5. The Last Boy, by Jane Leavy. Mickey Mantle books are a dime a dozen, but Jane Leavy’s is in a different league than the rest. Not only is she exhaustively thorough in her research on the Mick’s life, but she skillfully interweaves throughout the narrative her own personal encounter with Mantle in the course of a magazine profile that she wrote in the 1980s, illustrating his character to a degree beyond what a strictly third-person perspective could have done. Her book on Sandy Koufax, A Lefty’s Legacy, is nearly as good, and my only complaint about her sports writing is that I wish she would do more of it. It’s been a long wait between books.

6. Joe DiMaggio: The Hero’s Life, by Richard Ben Cramer. The detailed research behind this book, amazing in its own right, is all the more so considering the famous reclusiveness and litigiousness of its subject. No sports hero was ever more worshipped than DiMaggio, in his time or ours, and no life was ultimately more tragic.

7. Pure Baseball, by Keith Hernandez. Keith Hernandez, the former first baseman for the St.
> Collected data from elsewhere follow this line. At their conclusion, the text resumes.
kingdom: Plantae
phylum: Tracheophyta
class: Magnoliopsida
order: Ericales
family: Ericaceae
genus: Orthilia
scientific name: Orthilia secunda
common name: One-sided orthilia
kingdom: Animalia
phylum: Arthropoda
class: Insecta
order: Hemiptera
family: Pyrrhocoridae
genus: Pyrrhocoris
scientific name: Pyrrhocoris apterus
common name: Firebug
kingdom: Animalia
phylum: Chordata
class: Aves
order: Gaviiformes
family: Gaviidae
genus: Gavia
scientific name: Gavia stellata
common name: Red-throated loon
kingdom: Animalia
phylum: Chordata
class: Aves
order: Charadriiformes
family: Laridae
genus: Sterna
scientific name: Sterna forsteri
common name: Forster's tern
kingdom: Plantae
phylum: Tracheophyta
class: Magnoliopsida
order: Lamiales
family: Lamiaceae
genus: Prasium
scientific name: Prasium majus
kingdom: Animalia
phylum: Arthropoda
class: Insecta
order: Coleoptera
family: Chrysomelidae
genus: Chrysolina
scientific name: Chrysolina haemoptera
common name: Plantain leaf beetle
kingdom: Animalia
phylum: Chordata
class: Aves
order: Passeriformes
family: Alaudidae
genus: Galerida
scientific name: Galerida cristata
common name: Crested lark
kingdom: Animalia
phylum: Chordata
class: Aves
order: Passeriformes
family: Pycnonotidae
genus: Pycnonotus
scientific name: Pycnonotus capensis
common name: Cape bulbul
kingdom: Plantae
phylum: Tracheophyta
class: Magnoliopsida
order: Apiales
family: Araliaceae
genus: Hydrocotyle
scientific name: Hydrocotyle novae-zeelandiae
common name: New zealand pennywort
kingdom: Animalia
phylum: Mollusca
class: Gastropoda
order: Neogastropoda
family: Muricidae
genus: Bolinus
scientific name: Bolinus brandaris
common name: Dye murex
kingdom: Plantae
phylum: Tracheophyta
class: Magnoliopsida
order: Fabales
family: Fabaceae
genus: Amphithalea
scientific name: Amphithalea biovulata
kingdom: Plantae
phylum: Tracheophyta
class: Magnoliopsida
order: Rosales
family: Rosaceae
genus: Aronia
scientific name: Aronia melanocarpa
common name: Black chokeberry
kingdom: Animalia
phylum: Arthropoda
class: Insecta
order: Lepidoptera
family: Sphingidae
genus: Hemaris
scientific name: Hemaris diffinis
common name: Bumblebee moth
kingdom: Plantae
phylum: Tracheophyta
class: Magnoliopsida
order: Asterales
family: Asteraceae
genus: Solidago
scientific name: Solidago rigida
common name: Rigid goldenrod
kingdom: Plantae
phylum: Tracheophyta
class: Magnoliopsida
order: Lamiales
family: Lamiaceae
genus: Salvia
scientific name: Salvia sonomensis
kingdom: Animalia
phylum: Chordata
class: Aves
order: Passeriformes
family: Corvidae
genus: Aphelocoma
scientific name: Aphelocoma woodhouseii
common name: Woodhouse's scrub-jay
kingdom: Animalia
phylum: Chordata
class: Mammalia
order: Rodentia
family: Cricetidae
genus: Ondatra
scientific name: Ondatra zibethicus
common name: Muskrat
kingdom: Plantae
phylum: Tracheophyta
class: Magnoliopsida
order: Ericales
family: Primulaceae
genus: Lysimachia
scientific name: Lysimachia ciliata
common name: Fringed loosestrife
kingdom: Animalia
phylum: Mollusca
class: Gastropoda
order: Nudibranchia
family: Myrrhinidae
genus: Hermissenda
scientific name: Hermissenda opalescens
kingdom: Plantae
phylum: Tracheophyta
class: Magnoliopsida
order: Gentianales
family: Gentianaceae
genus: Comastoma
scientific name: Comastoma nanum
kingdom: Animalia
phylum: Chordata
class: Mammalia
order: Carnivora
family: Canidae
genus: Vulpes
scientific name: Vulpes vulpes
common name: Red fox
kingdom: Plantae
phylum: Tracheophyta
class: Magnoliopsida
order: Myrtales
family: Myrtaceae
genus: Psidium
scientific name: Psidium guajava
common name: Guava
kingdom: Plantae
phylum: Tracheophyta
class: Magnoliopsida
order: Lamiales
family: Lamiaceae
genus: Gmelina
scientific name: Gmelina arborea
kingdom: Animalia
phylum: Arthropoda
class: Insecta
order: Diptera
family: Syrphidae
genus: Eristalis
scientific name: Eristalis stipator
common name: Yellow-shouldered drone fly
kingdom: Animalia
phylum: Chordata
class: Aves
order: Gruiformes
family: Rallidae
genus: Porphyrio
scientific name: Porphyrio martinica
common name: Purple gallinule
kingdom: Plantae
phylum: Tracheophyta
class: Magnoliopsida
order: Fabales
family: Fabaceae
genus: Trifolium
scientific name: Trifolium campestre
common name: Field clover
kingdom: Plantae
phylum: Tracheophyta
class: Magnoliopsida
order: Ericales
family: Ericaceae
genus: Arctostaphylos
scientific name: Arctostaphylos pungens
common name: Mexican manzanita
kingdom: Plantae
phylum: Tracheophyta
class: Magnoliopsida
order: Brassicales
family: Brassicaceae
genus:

Louis Cardinals and New York Mets and now a broadcaster, analyzed two baseball games in this 1993 book down to each individual pitch. If you want to know what it’s like to be on a major league baseball field or in a dugout, this book provides an ideal education.

8. The Genius, by David Harris. Bill Walsh, the late coach of the San Francisco 49ers, was the most innovative and influential NFL coach of his generation. Much of what we think of as today’s NFL, including the headphones that coaches wear on the sidelines, the scripting of plays to start a game, and the West Coast offense, began with Bill Walsh when he took a pathetic franchise and turned it into a two-decade championship dynasty. As Harris recounts Walsh’s life, he also delves into Walsh’s techniques for coaching, assessing talent, and organization. The book is also a cautionary tale of how an obsession with winning, fed by success, can ravage your soul.

playingforkeeps9. Summer of ’49, by David Halberstam. David Halberstam may have achieved his initial fame from The Best And The Brightest and other books on politics and society, but his sports books will likely last longer in print, possibly reflecting the relative agelessness of sports as a literary topic. The Summer of ’49, chronicling the 1949 pennant race between the Boston Red Sox and the New York Yankees, provides both an intimate look at the members of those teams and a larger view of the society in which they played. Halberstam also has a great instinct for capturing poignant moments, such as Ted Williams remembering over three decades later the “cheap goddamn hit” that won the pennant for the Yankees, with emotion as raw as the day it happened.

10. Playing For Keeps: Michael Jordan and The World He Made, by David Halberstam. Some say that Halberstam’s first basketball book, The Breaks of the Game, was his best, but Michael Jordan is a more compelling subject than the fading Portland Trail Blazers of the late 1970s. Halberstam not only explains how the greatest basketball player who ever stepped onto a court came to be, but also his great fortune of coming into the NBA at a time when sports marketing and broadcasting grew exponentially into the lucrative industry as we know it today.